The basic allegation was that a lawmaker was a lawbreaker. Whatever my arguments with the details, the overall story was probably justified. I had acted irresponsibly, considering that I was employed by HM Government to uphold party discipline, and was perceived to have fallen short of the standards expected at the time.

I only got wind of the story when my colleague David Davis, the neighbouring MP and junior minister (ironically, now Mr Blunkett's Tory shadow) phoned me on the Saturday lunchtime at my constituency home to say that Downing Street had informed him that the paper had been in touch with them. "Get the hell out of your house, and get over to me now," he said. Utterly terrified, I drove the 40 miles to him so fast that I even picked up a speeding ticket. Nobody, except my neighbours, who looked after my house in my absence, knew where I was.

There then followed an afternoon waiting for the first edition of the paper to be faxed to Davis's home. But he had already taken complete control of my brain and advised that, in the wake of the "back to basics" furore that had earlier claimed Tim Yeo, and the earlier David Mellor saga, there was no way I could survive a subsequent media squall by trying to "tough it out".

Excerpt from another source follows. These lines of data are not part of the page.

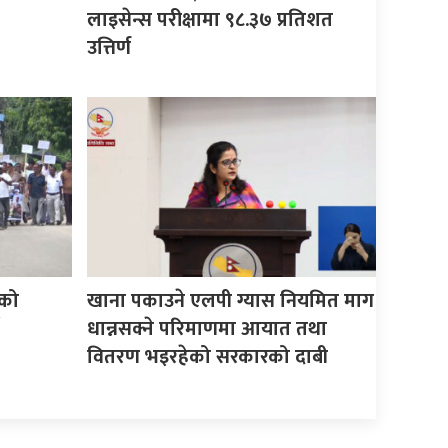
लाइसेन्स परीक्षामा ९८.३७ प्रतिशत
उत्तिर्ण
को
खाना पकाउने एलपी ग्यास नियमित माग
धान्नसक्ने परिमाणमा आयात तथा
वितरण भइरहेको सरकारको दाबी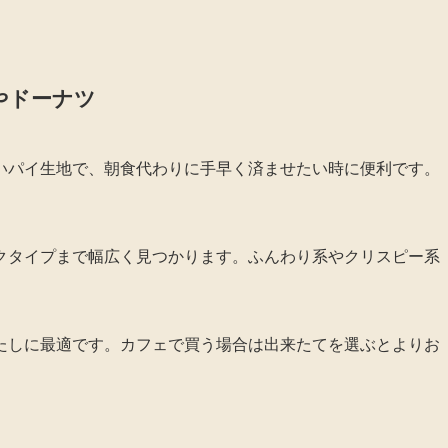
やドーナツ
いパイ生地で、朝食代わりに手早く済ませたい時に便利です。
クタイプまで幅広く見つかります。ふんわり系やクリスピー系
。
たしに最適です。カフェで買う場合は出来たてを選ぶとよりお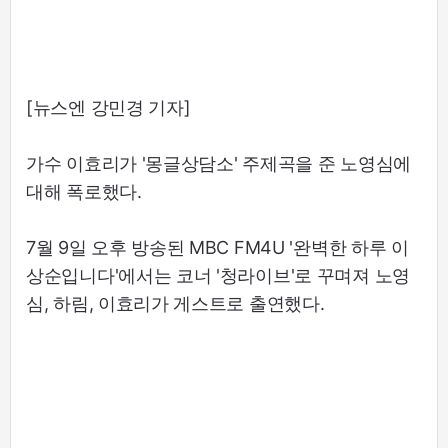
[뉴스엔 강민경 기자]
가수 이효리가 '몽글상담소' 주제곡을 준 노영심에
대해 폭로했다.
7월 9일 오후 방송된 MBC FM4U '완벽한 하루 이
상순입니다'에서는 코너 '청라이브'로 꾸며져 노영
심, 하림, 이효리가 게스트로 출연했다.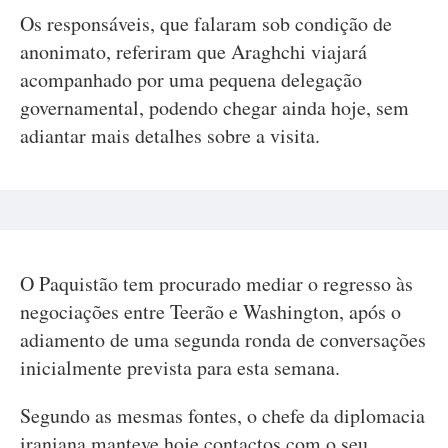
Os responsáveis, que falaram sob condição de
anonimato, referiram que Araghchi viajará
acompanhado por uma pequena delegação
governamental, podendo chegar ainda hoje, sem
adiantar mais detalhes sobre a visita.
O Paquistão tem procurado mediar o regresso às
negociações entre Teerão e Washington, após o
adiamento de uma segunda ronda de conversações
inicialmente prevista para esta semana.
Segundo as mesmas fontes, o chefe da diplomacia
iraniana manteve hoje contactos com o seu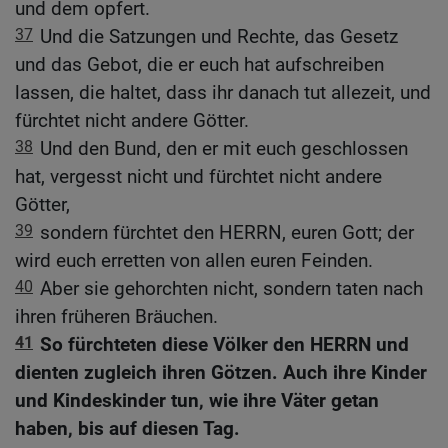
und dem opfert.
37
Und die Satzungen und Rechte, das Gesetz
und das Gebot, die er euch hat aufschreiben
lassen, die haltet, dass ihr danach tut allezeit, und
fürchtet nicht andere Götter.
38
Und den Bund, den er mit euch geschlossen
hat, vergesst nicht und fürchtet nicht andere
Götter,
39
sondern fürchtet den HERRN, euren Gott; der
wird euch erretten von allen euren Feinden.
40
Aber sie gehorchten nicht, sondern taten nach
ihren früheren Bräuchen.
41
So fürchteten diese Völker den HERRN und
dienten zugleich ihren Götzen. Auch ihre Kinder
und Kindeskinder tun, wie ihre Väter getan
haben, bis auf diesen Tag.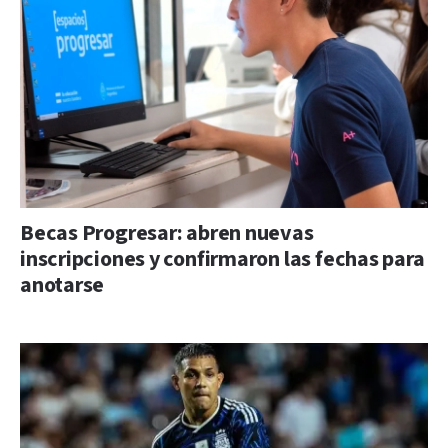
Becas Progresar: abren nuevas
inscripciones y confirmaron las fechas para
anotarse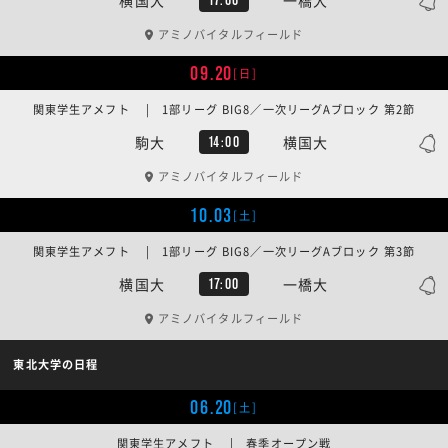
アミノバイタルフィールド
09.20
[日]
関東学生アメフト | 1部リーグ BIG8／一次リーグAブロック 第2節
駒大
横国大
14:00
アミノバイタルフィールド
10.03
[土]
関東学生アメフト | 1部リーグ BIG8／一次リーグAブロック 第3節
横国大
一橋大
17:00
アミノバイタルフィールド
東北大学の日程
06.20
[土]
関東学生アメフト | 春季オープン戦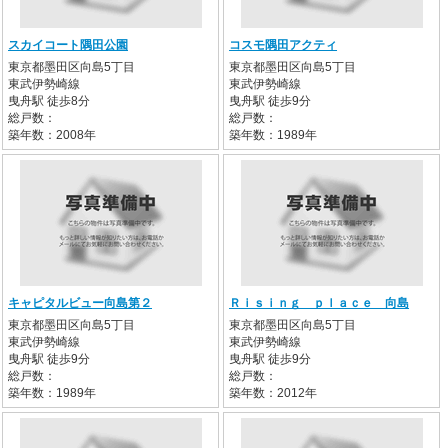
スカイコート隅田公園
コスモ隅田アクティ
東京都墨田区向島5丁目
東京都墨田区向島5丁目
東武伊勢崎線
東武伊勢崎線
曳舟駅 徒歩8分
曳舟駅 徒歩9分
総戸数：
総戸数：
築年数：2008年
築年数：1989年
キャピタルビュー向島第２
Ｒｉｓｉｎｇ ｐｌａｃｅ 向島
東京都墨田区向島5丁目
東京都墨田区向島5丁目
東武伊勢崎線
東武伊勢崎線
曳舟駅 徒歩9分
曳舟駅 徒歩9分
総戸数：
総戸数：
築年数：1989年
築年数：2012年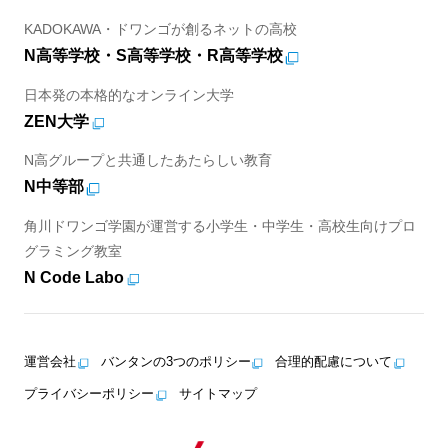
KADOKAWA・ドワンゴが創るネットの高校
N高等学校・S高等学校・R高等学校
日本発の本格的なオンライン大学
ZEN大学
N高グループと共通したあたらしい教育
N中等部
角川ドワンゴ学園が運営する小学生・中学生・高校生向けプロ
グラミング教室
N Code Labo
運営会社
バンタンの3つのポリシー
合理的配慮について
プライバシーポリシー
サイトマップ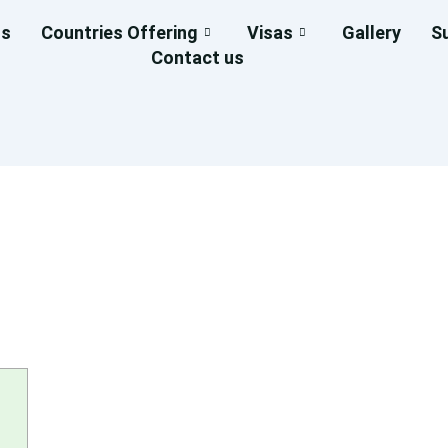
us
Countries Offering
Visas
Gallery
S
Contact us
TDECKUNGSREISE_VON_EXQ
ZIGARTIGEN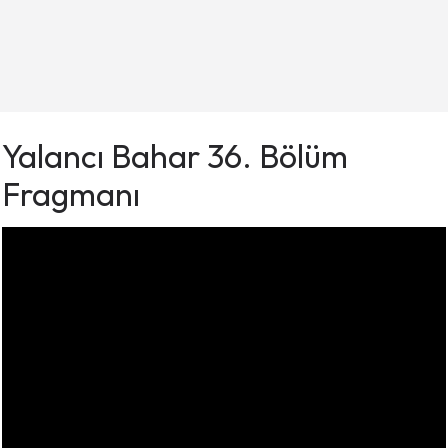
Yalancı Bahar 36. Bölüm
Fragmanı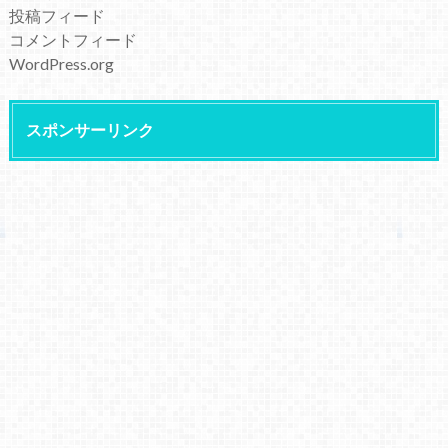
投稿フィード
コメントフィード
WordPress.org
スポンサーリンク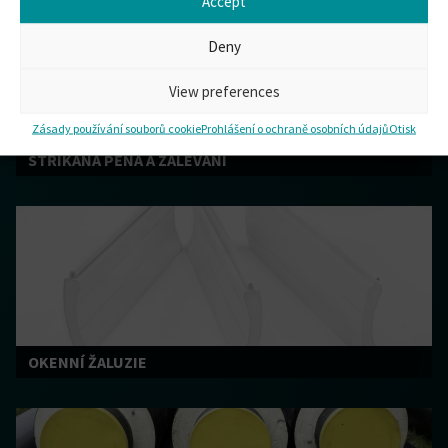
Accept
Deny
View preferences
Zásady používání souborů cookie
Prohlášení o ochraně osobních údajů
Otisk
STŘÍKANÁ PĚNA A ZALÉVÁNÍ
OKENNÍ ŽALUZIE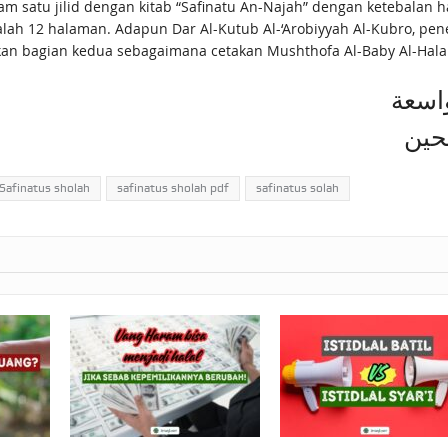
lam satu jilid dengan kitab “Safinatu An-Najah” dengan ketebala
alah 12 halaman. Adapun Dar Al-Kutub Al-‘Arobiyyah Al-Kubro, pene
kan bagian kedua sebagaimana cetakan Mushthofa Al-Baby Al-Hala
واسعة
لحين
Safinatus sholah
safinatus sholah pdf
safinatus solah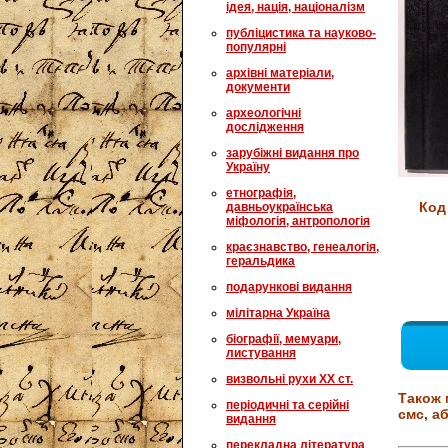
ідея, нація, націоналізм
публіцистика та науково-
популярні
архівні матеріали,
документи
археологічні
дослідження
зарубіжні видання про
Україну
етнографія,
Код
давньоукраїнська
міфологія, антропологія
краєзнавство, генеалогія,
геральдика
подарункові видання
мілітарна Україна
біографії, мемуари,
листування
визвольні рухи XX ст.
Також 
періодичні та серійні
смс, аб
видання
перекладна література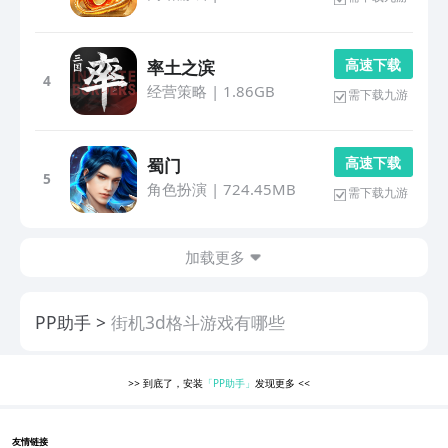
高 速 下 载
率土之滨
4
经营策略
|
1.86GB
需下载九游
高 速 下 载
蜀门
5
角色扮演
|
724.45MB
需下载九游
加载更多
PP助手
街机3d格斗游戏有哪些
>>
到底了，安装
「PP助手」
发现更多
<<
友情链接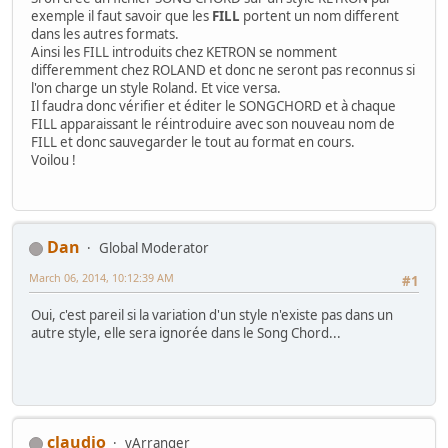
exemple il faut savoir que les
FILL
portent un nom different
dans les autres formats.
Ainsi les FILL introduits chez KETRON se nomment
differemment chez ROLAND et donc ne seront pas reconnus si
l'on charge un style Roland. Et vice versa.
Il faudra donc vérifier et éditer le SONGCHORD et à chaque
FILL apparaissant le réintroduire avec son nouveau nom de
FILL et donc sauvegarder le tout au format en cours.
Voilou !
Dan
Global Moderator
March 06, 2014, 10:12:39 AM
#1
Oui, c'est pareil si la variation d'un style n'existe pas dans un
autre style, elle sera ignorée dans le Song Chord...
claudio
vArranger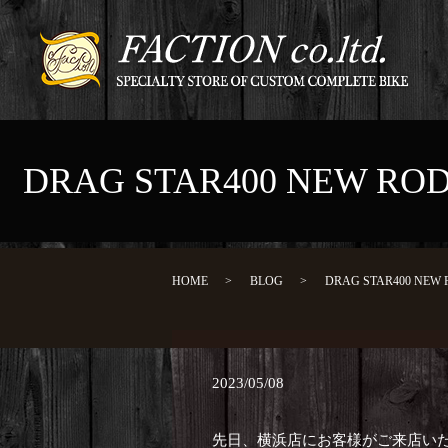
DRAG STAR400 NEW
HOME
BLOG
DRAG STAR400 N
2023/05/08
先日、横浜店にお客様がご来店い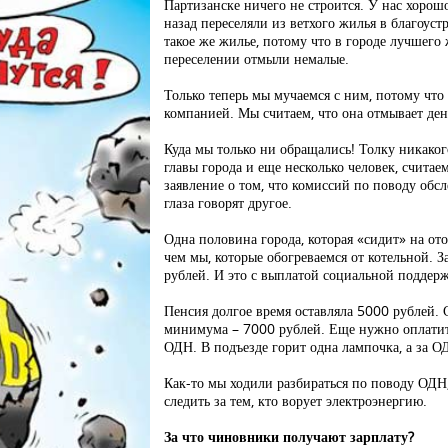
Партизанске ничего не строится. У нас хорош
назад переселяли из ветхого жилья в благоуст
такое же жилье, потому что в городе лучшего 
переселении отмыли немалые.
Только теперь мы мучаемся с ним, потому что
компанией. Мы считаем, что она отмывает день
Куда мы только ни обращались! Толку никако
главы города и еще несколько человек, счита
заявление о том, что комиссий по поводу обс
глаза говорят другое.
Одна половина города, которая «сидит» на от
чем мы, которые обогреваемся от котельной. 
рублей. И это с выплатой социальной поддерж
Пенсия долгое время оставляла 5000 рублей.
минимума – 7000 рублей. Еще нужно оплатить
ОДН. В подъезде горит одна лампочка, а за О
Как-то мы ходили разбираться по поводу ОДН,
следить за тем, кто ворует электроэнергию.
За что чиновники получают зарплату?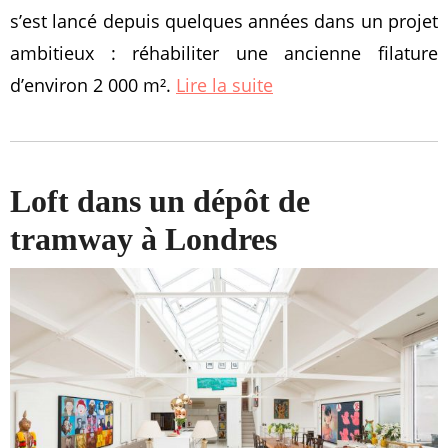
s’est lancé depuis quelques années dans un projet
ambitieux : réhabiliter une ancienne filature
d’environ 2 000 m².
Lire la suite
Loft dans un dépôt de
tramway à Londres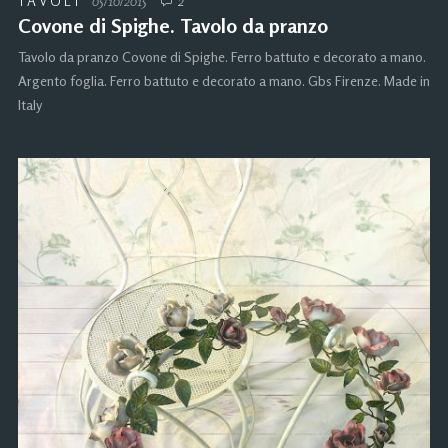
TAVOLI
05/10/2015
2
Covone di Spighe. Tavolo da pranzo
Tavolo da pranzo Covone di Spighe. Ferro battuto e decorato a mano.
Argento foglia. Ferro battuto e decorato a mano. Gbs Firenze. Made in
Italy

In these circumstances, I decided that I didn't want to cling on, only to be dumped by "the system" a week later. Upon receiving the gory details of the front page, and once the other papers' last-edition deadlines had passed, I faxed a one-line statement at 1am to Chris Moncrieff of the Press Association, saying that I had left the government. So, apart from the NotW and a small column in its sister paper, The Sunday Times, the first that the country knew of my resignation was the hard fact on all the Sunday news bulletins. This was the signal for the ratpack to descend in force on my empty constituency home, where they camped for 24 hours until it was obvious to all that I was in hiding.

Was I a coward for caving in without even trying to fight? There is no right or wrong way to handle a scandal - but you do need a confidant with a clear head, such as I had in Davis. Mr Blunkett desperately needs such a figure. Unlike the Home Secretary, I was a minor functionary and utterly dispensable. I decided that getting out quick with the minimum of publicity was the safest and, in the long run, most comfortable option. Remember that, at the time, the press was in full cry against a weak and incompetent government, so it just couldn't afford any further scandal - although there were several more to follow. I also knew that I would be distracted and thus unable to carry out my formal duties. If I remained in office, I would be living in fear of subsequent Sunday papers.

To be honest, I didn't feel that my world had ended, and I wasn't traumatised. In fact, I was more relieved than I expected. Since then, only the thought of the ratpack outside my home has ever filled me with dread.

Nothing has changed here for subsequent victims, and David Blunkett will probably also find that this same ratpack pressure will intensify. In the end, if he goes, it will be as much because of this daily media harassment, that will surely get to him (and to Downing Street) as the rights and wrongs of his battles with Mrs Quinn.